By Christine Tristani

Christopher King, also known as King, President of the Conscious Capitalism DC chapter, began the second Conscious Monday event with a brief discussion about stakeholder orientation, integration, feedback, and the importance of a higher purpose. In order to gain a well-rounded understanding of everyone in the room, the event guests were asked to introduce themselves, not by occupation but by disclosing their higher purpose. King described what Higher Purpose means by quoting Patanjali, the father of modern yoga and author of yoga sutras:

“When you are inspired by some great purpose, some extraordinary project, all your thoughts break their bonds: Your mind transcends limitations, your consciousness expands in every direction, and you find yourself in a new, great and wonderful world. Dormant forces, faculties and talents become alive, and you discover yourself to be a greater person by far than you ever dreamed yourself to be.”
– Patanjali

Project Rebuild Baltimore City is a real estate development project that aims to create affordable housing in Baltimore. There are over 16,000 homes in Baltimore that they have targeted. King outlined three essential components that need to exist achieve stakeholder integration and make affordable housing a reality:

  1. Sustainable Home Ownership
  2. Financial Literacy: Training and Education
  3. Wealth Building: Resources and Support

The three panelists for the evening were then introduced. These men have come together with Christopher King to collaborate, organize, and execute Project Rebuild Baltimore City.

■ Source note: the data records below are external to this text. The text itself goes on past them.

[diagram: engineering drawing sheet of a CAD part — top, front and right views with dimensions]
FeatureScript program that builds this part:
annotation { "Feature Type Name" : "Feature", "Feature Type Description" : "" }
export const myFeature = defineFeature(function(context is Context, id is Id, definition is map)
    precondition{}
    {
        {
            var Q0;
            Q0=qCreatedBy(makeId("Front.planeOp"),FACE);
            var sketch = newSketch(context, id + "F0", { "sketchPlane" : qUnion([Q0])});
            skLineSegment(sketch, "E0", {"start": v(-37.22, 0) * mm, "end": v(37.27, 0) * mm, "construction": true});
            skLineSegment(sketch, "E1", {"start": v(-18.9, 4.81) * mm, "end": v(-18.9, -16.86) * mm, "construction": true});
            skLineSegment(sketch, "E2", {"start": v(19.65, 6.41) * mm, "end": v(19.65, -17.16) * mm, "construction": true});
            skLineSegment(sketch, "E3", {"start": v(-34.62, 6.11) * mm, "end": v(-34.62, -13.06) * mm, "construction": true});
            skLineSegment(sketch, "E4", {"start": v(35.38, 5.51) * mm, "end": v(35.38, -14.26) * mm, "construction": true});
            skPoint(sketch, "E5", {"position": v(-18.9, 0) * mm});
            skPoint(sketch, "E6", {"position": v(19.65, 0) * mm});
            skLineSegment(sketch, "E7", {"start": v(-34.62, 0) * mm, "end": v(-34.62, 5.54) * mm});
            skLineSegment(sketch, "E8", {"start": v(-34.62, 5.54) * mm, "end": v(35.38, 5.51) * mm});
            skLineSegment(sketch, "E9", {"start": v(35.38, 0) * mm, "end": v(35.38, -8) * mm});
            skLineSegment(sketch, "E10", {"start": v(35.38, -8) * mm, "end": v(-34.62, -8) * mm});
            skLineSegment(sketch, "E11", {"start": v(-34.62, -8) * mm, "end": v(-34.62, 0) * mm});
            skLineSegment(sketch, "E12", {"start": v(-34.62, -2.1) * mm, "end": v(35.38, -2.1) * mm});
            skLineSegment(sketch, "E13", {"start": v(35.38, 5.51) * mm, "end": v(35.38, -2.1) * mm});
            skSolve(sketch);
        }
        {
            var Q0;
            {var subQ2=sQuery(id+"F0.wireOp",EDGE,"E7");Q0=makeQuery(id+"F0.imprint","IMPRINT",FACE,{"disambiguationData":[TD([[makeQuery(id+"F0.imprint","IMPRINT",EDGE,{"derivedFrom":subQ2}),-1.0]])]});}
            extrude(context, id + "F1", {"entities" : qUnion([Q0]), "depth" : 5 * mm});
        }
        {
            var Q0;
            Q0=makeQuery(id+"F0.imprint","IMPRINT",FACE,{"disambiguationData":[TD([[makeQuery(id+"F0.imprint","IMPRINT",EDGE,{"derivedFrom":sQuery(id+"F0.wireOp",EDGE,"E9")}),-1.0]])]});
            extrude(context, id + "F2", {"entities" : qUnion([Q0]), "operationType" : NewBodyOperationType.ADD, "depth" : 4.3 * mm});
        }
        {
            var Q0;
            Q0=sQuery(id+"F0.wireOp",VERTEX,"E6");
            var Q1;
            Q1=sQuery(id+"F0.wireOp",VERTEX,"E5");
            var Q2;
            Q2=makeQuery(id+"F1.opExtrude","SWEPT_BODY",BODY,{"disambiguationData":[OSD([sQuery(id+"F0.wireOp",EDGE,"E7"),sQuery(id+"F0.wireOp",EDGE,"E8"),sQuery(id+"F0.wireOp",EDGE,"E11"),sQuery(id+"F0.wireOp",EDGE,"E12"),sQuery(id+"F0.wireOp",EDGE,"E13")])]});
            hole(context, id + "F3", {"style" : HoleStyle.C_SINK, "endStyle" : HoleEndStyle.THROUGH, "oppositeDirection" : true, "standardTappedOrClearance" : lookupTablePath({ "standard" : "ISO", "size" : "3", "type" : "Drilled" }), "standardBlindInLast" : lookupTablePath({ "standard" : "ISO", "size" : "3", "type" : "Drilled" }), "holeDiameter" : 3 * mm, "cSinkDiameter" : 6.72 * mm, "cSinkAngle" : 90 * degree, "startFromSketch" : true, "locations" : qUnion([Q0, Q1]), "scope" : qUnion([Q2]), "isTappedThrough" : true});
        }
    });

Rich Rudy, Director of Real Estate Development for the Project, founder of the Pinnacle Real Estate Company and of Manor Ventures, discussed his efforts to facilitate home ownership and its correlation to building wealth.

James Stewart, Director of Banking for the Project, Vice President and Residential Mortgage Loan Officer for BlueRidge Bank, spoke of buying and renovating properties in Baltimore and how we need to make it economically feasible for people of the Baltimore community to live there.

Kwesi Robotham, Director of Financial Literacy for the Project, Conscious Capitalism member and Managing Member of Liberty Roe Capital LLC with an extensive background in management consulting for a variety of government agencies, spoke of his decision to teach people how to improve their financial literacy and raise public awareness on basic home ownership knowledge.

 King decided to immediately open the discussion to everyone in the room instead of moderating the panel himself. This allowed for a very interactive discussion in which everyone in the audience was an active member of the conversation.

As our panelists, members, and guests discussed, the Baltimore project is multifaceted and must be laid out and executed strategically. A new approach must be implemented where factions of the Baltimore community are brought together to work with development initiatives to understand the existing internal community relationships. This approach must include a strong training and education process for first time low-income homebuyers. It is imperative to have a continuous follow up in place to help the novice homebuyer transition from having no wealth to having wealth and a stake in the community they live in. This first time homebuyer training must be one on one, providing information on banking, credit, affordability, wealth building, and community impact.

During the open discussion, we heard from various audience members and their ideas. One member spoke of incorporating solar energy resources in the original design of the homes to reduce costs and increase the home and community value. Another member addressed the importance of home ownership and resources that will put these new homeowners on a wealth-building track.

In closing, we were reminded that the Conscious Capitalism movement is not intended to be solely intellectual. In order to incorporate the numerous strategies involved in projects like Project Rebuild Baltimore City, versatile individuals with a higher purpose must work together. Stakeholder Orientation is an approach that is not only mindful of those being affected but also includes affected communities in the discussion and execution benefits everyone involved.